Install Slurm on WSL: test environment
Step-by-step install and setup of Slurm on WSL2 for testing purposes. Mainly followed this guide: Slurm for Dummies with some modifications for a single-node WSL2 mini set-up.
Obviously this isn’t going to let you test all config changes, but will allow messing with user accounts/QoS permissions etc.
I’ve just copied the commands I used below in order; WSL2 was Ubuntu 24.05.5 LTS. Obviously, again, not matching the OS of the cluster.
sudo apt update
sudo apt upgrade
sudo apt install munge libmunge2 libmunge-dev
# to test if it worked
munge -n | unmunge | grep STATUS
# fix permissions
sudo chown -R munge: /etc/munge/ /var/log/munge/ /var/lib/munge/ /run/munge/
sudo chmod 0700 /etc/munge/ /var/log/munge/ /var/lib/munge/
sudo chmod 0755 /run/munge/
sudo chmod 0700 /etc/munge/munge.key
sudo chown -R munge: /etc/munge/munge.key
# so that it runs on startup
systemctl enable munge
systemctl restart munge
# checking if it works
systemctl status munge
# Install slurm
sudo apt install slurm-wlm
# To find config file
cd /usr/share/doc/slurmctld/
explorer.exe .
# launch the html file configure template
# to figure out name for ControlMachine, etc.:
hostname
# for cores
slurmd -C
# for memory, - approx 512 MB for safety
free -mOutput from slurmd -C:
NodeName=<hostname-output> CPUs=20 Boards=1 SocketsPerBoard=1 CoresPerSocket=10 ThreadsPerCore=2 RealMemory=15707
UpTime=0-08:37:17Config settings:
- ClusterName: airetest
- SlurmctldHost:
- SlurmUser: slurm
- NodeName:
- RealMemory: 14500
See other output from slurmd -C above for CPUs etc.
- ProctrackType: proctrack/linuxproc
- TaskPlugin: task/none
- SelectType: select/cons_tres
- SelectTypeParameters: CR_Core_Memory
- JobAcctGatherType: jobacct_gather/linux (mimicking current set-up, also avoids fragile WSL cgroup shenanigans)
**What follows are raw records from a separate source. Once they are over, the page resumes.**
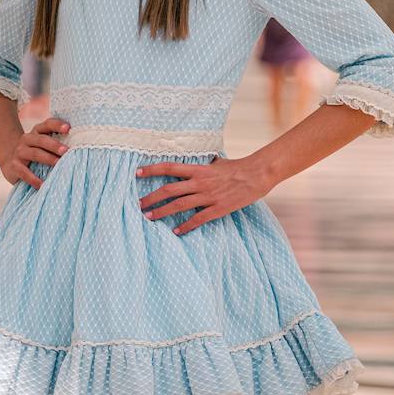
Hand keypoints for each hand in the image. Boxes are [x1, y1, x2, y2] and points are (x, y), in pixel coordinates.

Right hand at [0, 116, 69, 188]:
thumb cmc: (37, 152)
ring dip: (48, 159)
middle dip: (54, 145)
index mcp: (37, 131)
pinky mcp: (14, 165)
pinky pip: (24, 172)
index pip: (48, 124)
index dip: (57, 125)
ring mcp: (20, 151)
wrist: (11, 162)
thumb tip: (80, 148)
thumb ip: (57, 143)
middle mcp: (27, 138)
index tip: (68, 128)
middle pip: (41, 139)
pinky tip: (43, 184)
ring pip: (35, 153)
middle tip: (66, 150)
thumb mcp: (44, 145)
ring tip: (58, 164)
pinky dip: (34, 179)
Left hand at [136, 156, 272, 234]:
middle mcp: (200, 182)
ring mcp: (208, 196)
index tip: (137, 172)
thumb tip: (198, 162)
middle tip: (138, 204)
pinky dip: (186, 226)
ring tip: (149, 217)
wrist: (257, 174)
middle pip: (169, 190)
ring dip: (162, 212)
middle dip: (151, 197)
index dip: (152, 169)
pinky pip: (198, 219)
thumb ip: (204, 165)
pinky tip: (176, 232)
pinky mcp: (218, 208)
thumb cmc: (238, 167)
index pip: (169, 167)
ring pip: (179, 205)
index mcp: (198, 169)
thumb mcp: (217, 162)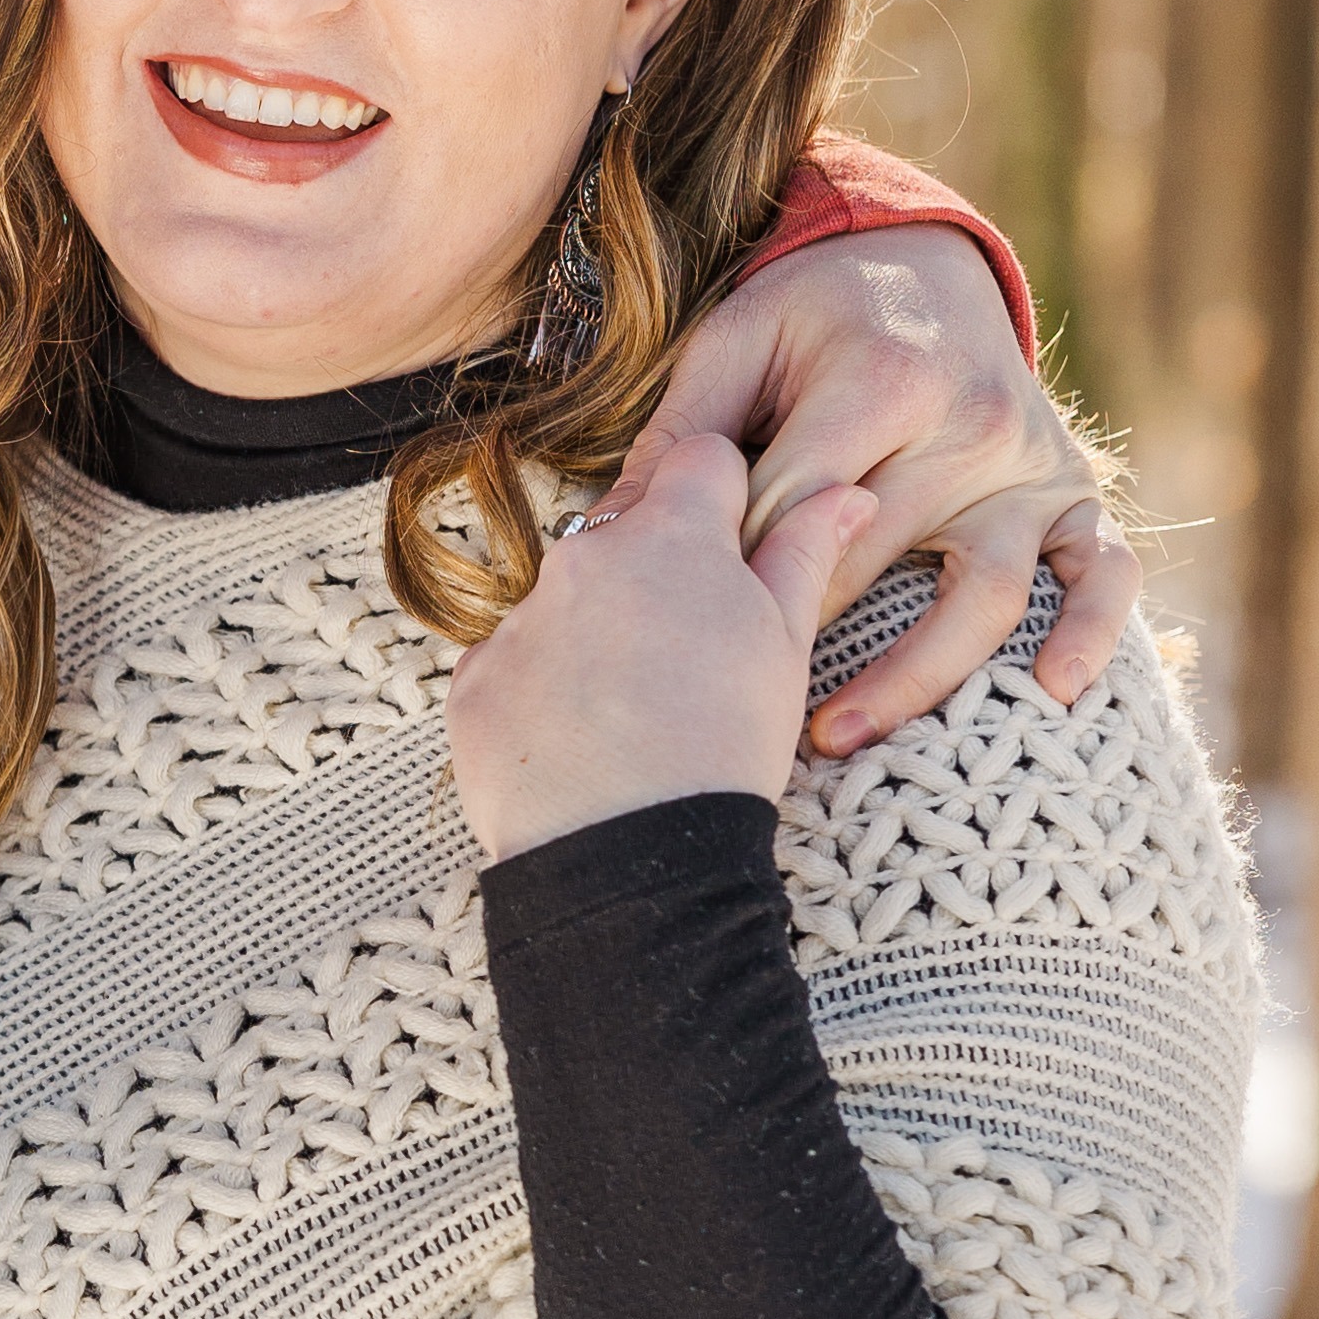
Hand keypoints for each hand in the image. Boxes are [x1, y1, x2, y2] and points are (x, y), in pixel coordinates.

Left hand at [451, 437, 873, 862]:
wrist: (631, 859)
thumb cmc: (724, 747)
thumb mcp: (785, 647)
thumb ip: (804, 553)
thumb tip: (845, 492)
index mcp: (670, 535)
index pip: (699, 459)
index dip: (724, 497)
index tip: (734, 545)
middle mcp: (581, 557)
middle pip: (625, 530)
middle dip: (657, 571)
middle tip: (688, 650)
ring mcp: (519, 618)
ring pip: (567, 599)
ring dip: (598, 631)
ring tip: (632, 711)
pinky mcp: (474, 679)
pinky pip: (513, 662)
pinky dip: (543, 690)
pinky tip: (579, 742)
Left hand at [635, 224, 1135, 750]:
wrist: (926, 265)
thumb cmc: (811, 315)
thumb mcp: (735, 341)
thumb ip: (684, 433)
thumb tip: (608, 532)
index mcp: (884, 378)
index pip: (798, 506)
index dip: (732, 570)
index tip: (674, 629)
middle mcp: (971, 423)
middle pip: (872, 560)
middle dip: (791, 633)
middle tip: (718, 707)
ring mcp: (1031, 464)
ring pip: (983, 594)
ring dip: (912, 678)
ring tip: (836, 734)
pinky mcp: (1074, 492)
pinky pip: (1102, 571)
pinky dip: (1091, 632)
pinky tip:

Other settings left default.
Click submit, and it generates a config file for you, copy and paste this into the following file:
sudo nano /etc/slurm/slurm.conf
systemctl enable slurmctld
systemctl restart slurmctld
systemctl status slurmctld
sinfoCan then submit a little test job to see what happens:
#!/bin/bash
sleep 30
env# 1) See node state/reason
sinfo -N -l
scontrol show node <hostname-output> | egrep "State=|Reason=|CfgTRES|RealMemory|CPUTot"
# 2) Check daemons/auth
systemctl is-active munge slurmctld slurmd
# 3) If any are not active:
sudo systemctl restart munge slurmctld slurmd
# 4) Clear DOWN/DRAIN
sudo scontrol update NodeName=<hostname-output> State=RESUME
# 5) Recheck
sinfo -N -l
squeueEnded up having to also run:
sudo systemctl enable --now munge slurmctld slurmd
sudo systemctl status slurmd --no-pager -l
sudo journalctl -u slurmd -n 80 --no-pager
sudo scontrol update NodeName=<hostname-output> State=RESUMEJobs can be submitted, queue and run. I’ll have to set up sacctmgr to properly test accounts/QoS/priority behaviour etc., but that’s for another day.